Directions ▸
From the data below, copy exactly the lines that lie between the one holding "middle mcp: (132, 154)" and the one holding "pinky tip: (176, 211)", including both, and nothing more.

BEGIN Recorded data

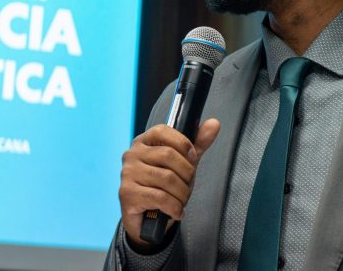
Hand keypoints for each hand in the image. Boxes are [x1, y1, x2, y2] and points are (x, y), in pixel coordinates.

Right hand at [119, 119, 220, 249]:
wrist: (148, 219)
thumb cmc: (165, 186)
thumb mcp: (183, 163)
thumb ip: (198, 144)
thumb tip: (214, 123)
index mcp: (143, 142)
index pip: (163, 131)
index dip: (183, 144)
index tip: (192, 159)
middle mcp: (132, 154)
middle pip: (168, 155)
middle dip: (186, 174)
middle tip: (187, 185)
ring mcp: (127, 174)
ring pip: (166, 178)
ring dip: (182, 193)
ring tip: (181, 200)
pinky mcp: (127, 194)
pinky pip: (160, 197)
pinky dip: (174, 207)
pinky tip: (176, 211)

END Recorded data
BEGIN Recorded data

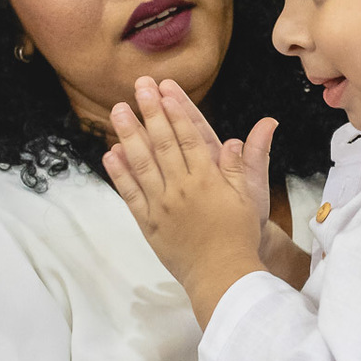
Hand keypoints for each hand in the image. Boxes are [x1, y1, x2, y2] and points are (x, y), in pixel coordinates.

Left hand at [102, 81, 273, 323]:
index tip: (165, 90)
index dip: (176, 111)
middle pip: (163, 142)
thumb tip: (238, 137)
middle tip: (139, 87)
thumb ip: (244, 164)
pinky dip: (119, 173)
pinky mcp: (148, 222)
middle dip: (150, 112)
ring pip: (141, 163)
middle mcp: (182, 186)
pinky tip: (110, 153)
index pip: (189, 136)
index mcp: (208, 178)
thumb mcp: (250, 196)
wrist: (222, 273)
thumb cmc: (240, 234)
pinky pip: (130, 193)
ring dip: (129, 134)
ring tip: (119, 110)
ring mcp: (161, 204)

END Recorded data

Solution to the problem ▸
middle mcp: (132, 154)
middle pip: (168, 155)
middle dip: (186, 174)
middle tip: (187, 185)
ring mcp: (127, 174)
ring pip: (166, 178)
ring dip: (182, 193)
ring tip: (181, 200)
pinky mcp: (127, 194)
pinky pip: (160, 197)
pinky dip: (174, 207)
pinky tip: (176, 211)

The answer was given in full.